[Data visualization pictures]
========

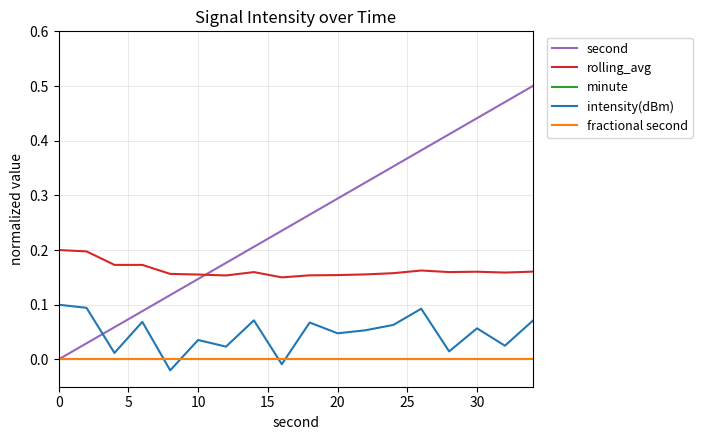

Does the chart have visible grid lines?

Yes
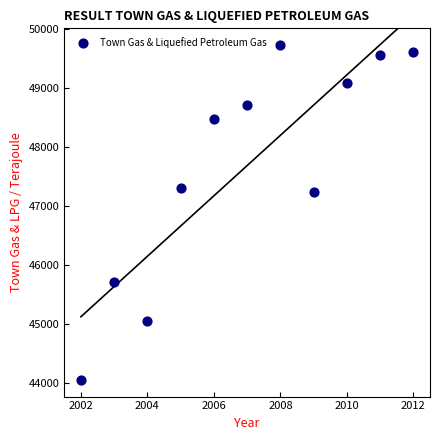

What Y value in the scatter plot is closest to 46894?

47239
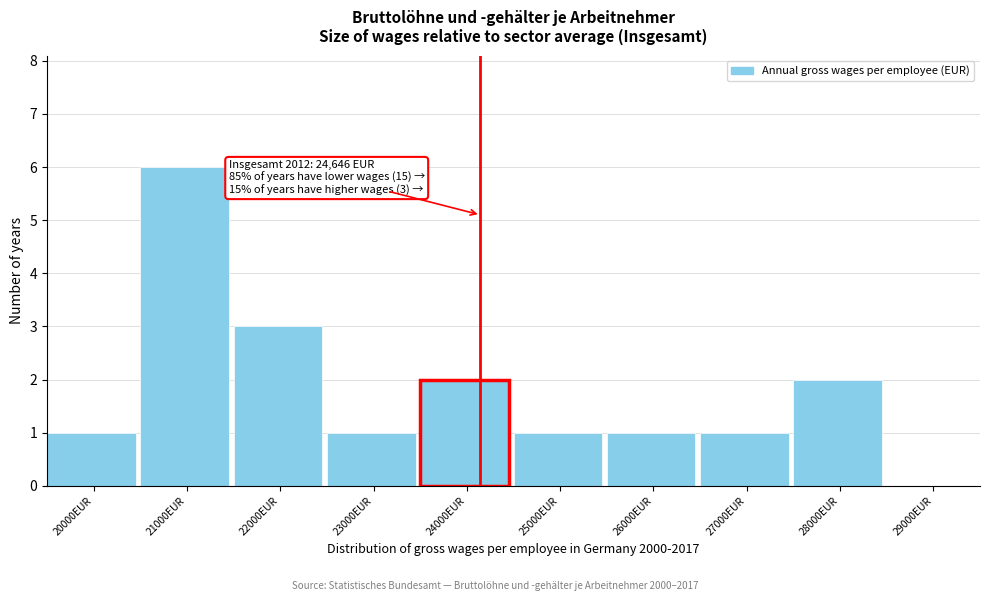

Reading left to right, what are all the values shown in this chart?

20000EUR=1	21000EUR=6	22000EUR=3	23000EUR=1	24000EUR=2	25000EUR=1	26000EUR=1	27000EUR=1	28000EUR=2	29000EUR=0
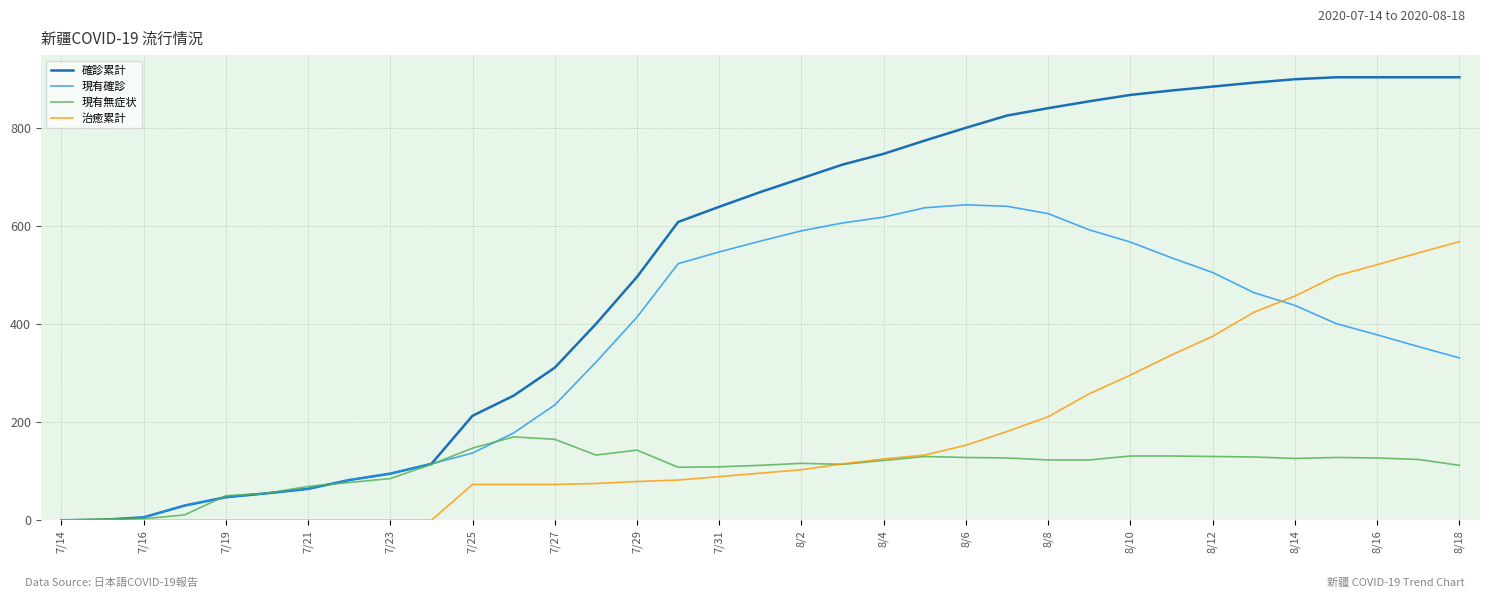

Rank the series by their average value, from lowest to highest.

現有無症状, 治癒累計, 現有確診, 確診累計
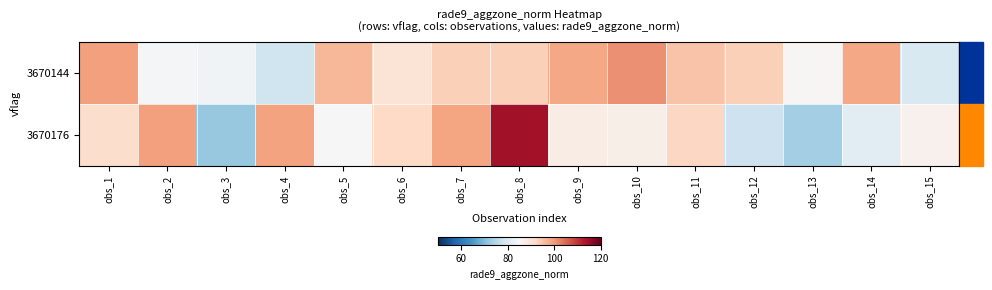

Reading left to right, transcribe all the data shown in this chart.

3670144: obs_1=99.4	obs_2=84.2	obs_3=83.6	obs_4=78.2	obs_5=96.7	obs_6=89.8	obs_7=93.4	obs_8=93.4	obs_9=98.6	obs_10=101.1	obs_11=95.0	obs_12=93.4	obs_13=85.3	obs_14=98.5	obs_15=79.6
3670176: obs_1=91.1	obs_2=99.3	obs_3=71.7	obs_4=99.2	obs_5=85.0	obs_6=91.9	obs_7=98.7	obs_8=114.5	obs_9=87.5	obs_10=87.0	obs_11=92.3	obs_12=77.7	obs_13=73.1	obs_14=81.1	obs_15=86.5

========

Copy every row above word for word, leaving out the pictures.

Does the chart have visible grid lines?

Yes

What Y value in the scatter plot is closest to 46894?

47239

Reading left to right, what are all the values shown in this chart?

20000EUR=1	21000EUR=6	22000EUR=3	23000EUR=1	24000EUR=2	25000EUR=1	26000EUR=1	27000EUR=1	28000EUR=2	29000EUR=0

Rank the series by their average value, from lowest to highest.

現有無症状, 治癒累計, 現有確診, 確診累計

Reading left to right, transcribe all the data shown in this chart.

3670144: obs_1=99.4	obs_2=84.2	obs_3=83.6	obs_4=78.2	obs_5=96.7	obs_6=89.8	obs_7=93.4	obs_8=93.4	obs_9=98.6	obs_10=101.1	obs_11=95.0	obs_12=93.4	obs_13=85.3	obs_14=98.5	obs_15=79.6
3670176: obs_1=91.1	obs_2=99.3	obs_3=71.7	obs_4=99.2	obs_5=85.0	obs_6=91.9	obs_7=98.7	obs_8=114.5	obs_9=87.5	obs_10=87.0	obs_11=92.3	obs_12=77.7	obs_13=73.1	obs_14=81.1	obs_15=86.5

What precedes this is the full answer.